- **PROVIDED RECORDS**:
######

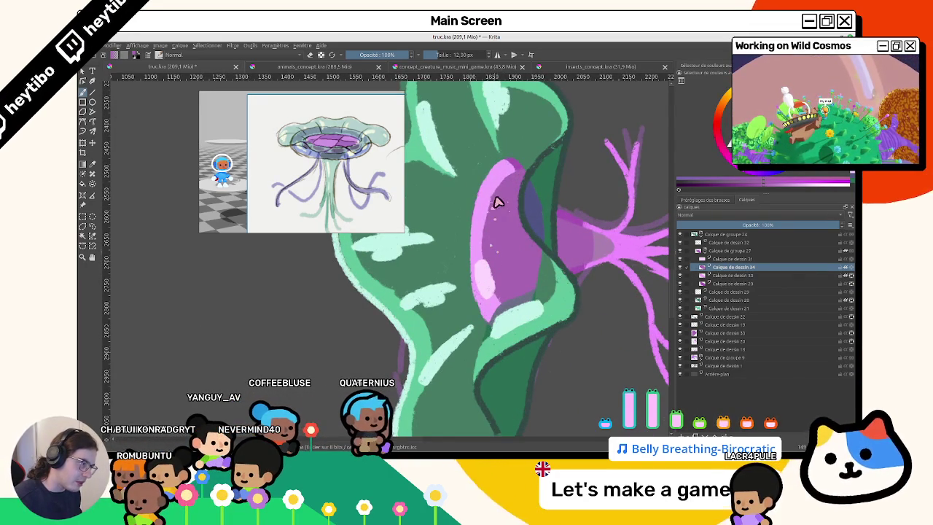
mouse_move(498, 202)
mouse_down()
mouse_move(466, 354)
mouse_move(481, 267)
mouse_up()
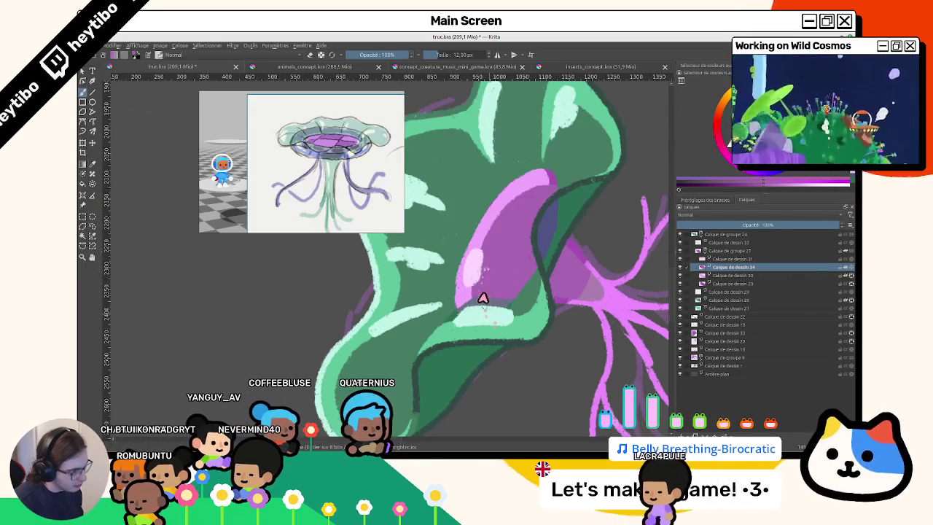
key(5)
scroll(524, 354, down, 3)
scroll(542, 340, up, 4)
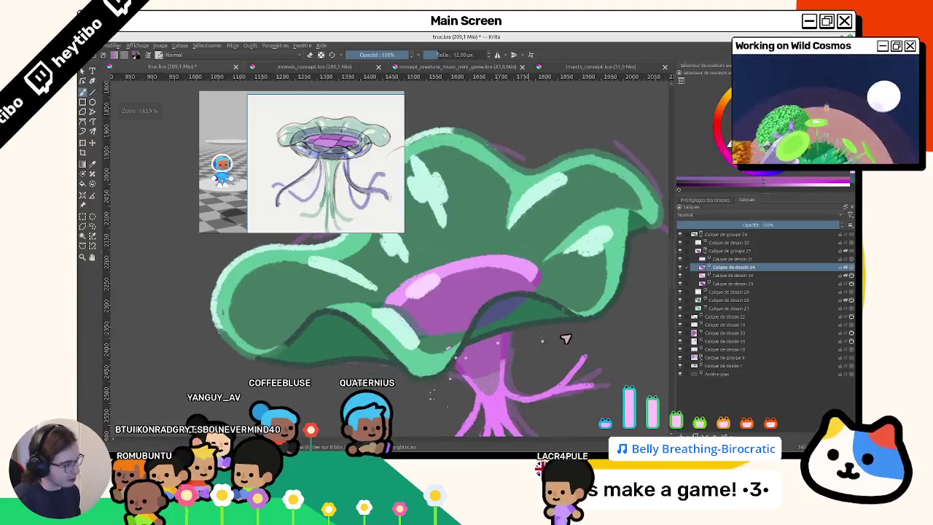
drag(542, 341, 622, 308)
click(729, 283)
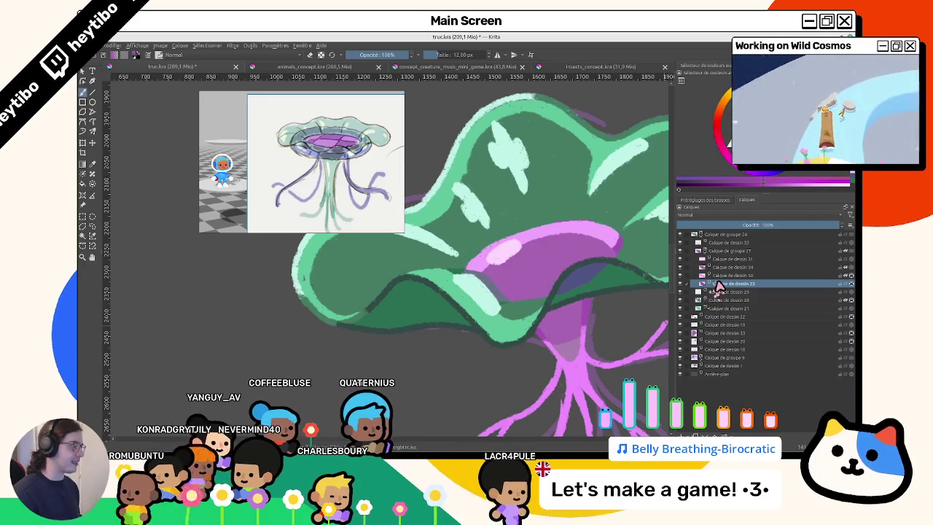
click(711, 276)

######

- **WORK ITEM**: Each record above should be returned unchanged, except that the pictures are dropped.

- **ANSWER TO THIS PROBLEM**:
mouse_move(498, 202)
mouse_down()
mouse_move(466, 354)
mouse_move(481, 267)
mouse_up()
key(5)
scroll(524, 354, down, 3)
scroll(542, 340, up, 4)
drag(542, 341, 622, 308)
click(729, 283)
click(711, 276)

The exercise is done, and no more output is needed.